**SOURCE INFORMATION:**

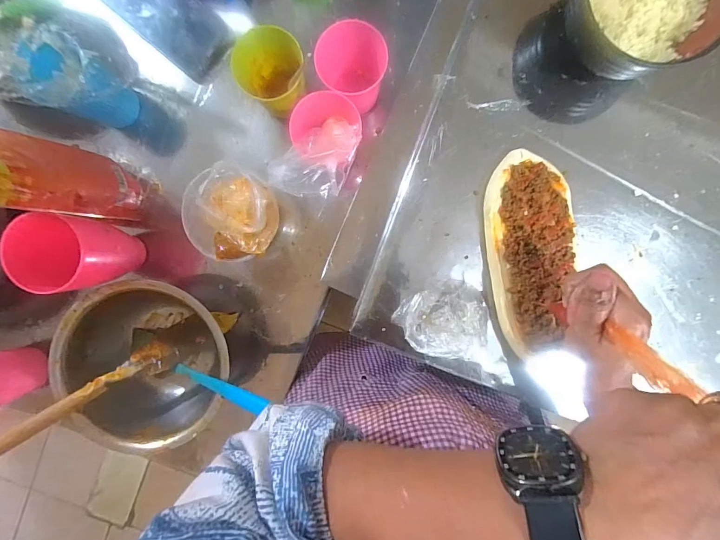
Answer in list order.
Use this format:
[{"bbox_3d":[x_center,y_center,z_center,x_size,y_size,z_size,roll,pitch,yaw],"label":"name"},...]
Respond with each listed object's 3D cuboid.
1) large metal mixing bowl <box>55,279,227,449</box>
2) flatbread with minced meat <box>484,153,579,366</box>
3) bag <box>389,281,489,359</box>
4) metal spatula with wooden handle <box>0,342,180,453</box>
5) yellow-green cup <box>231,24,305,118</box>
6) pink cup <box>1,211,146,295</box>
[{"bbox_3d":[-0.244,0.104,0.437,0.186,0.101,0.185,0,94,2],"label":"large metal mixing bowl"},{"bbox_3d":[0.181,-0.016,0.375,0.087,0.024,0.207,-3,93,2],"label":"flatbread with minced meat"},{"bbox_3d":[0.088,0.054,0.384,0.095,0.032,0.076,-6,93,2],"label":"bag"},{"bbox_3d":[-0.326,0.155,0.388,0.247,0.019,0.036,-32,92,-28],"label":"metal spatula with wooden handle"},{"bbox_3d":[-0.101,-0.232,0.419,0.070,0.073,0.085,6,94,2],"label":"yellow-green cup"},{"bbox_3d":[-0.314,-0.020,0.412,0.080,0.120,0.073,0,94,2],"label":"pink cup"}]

...

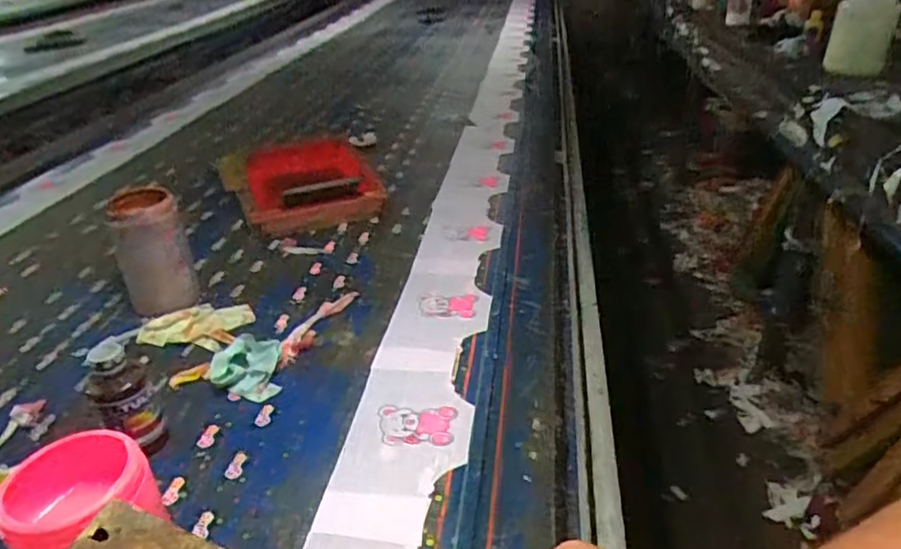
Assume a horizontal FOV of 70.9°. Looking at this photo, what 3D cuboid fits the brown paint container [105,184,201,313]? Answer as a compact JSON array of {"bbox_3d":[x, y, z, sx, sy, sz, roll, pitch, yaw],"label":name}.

**ACTIVITY:** Using the data above, repeat exactly the lines that begin at the line with "Respond with each listed object's 3D cuboid." and end at the line with "5) yellow-green cup <box>231,24,305,118</box>", both ends included.

**RESULT BELOW:**
Respond with each listed object's 3D cuboid.
1) large metal mixing bowl <box>55,279,227,449</box>
2) flatbread with minced meat <box>484,153,579,366</box>
3) bag <box>389,281,489,359</box>
4) metal spatula with wooden handle <box>0,342,180,453</box>
5) yellow-green cup <box>231,24,305,118</box>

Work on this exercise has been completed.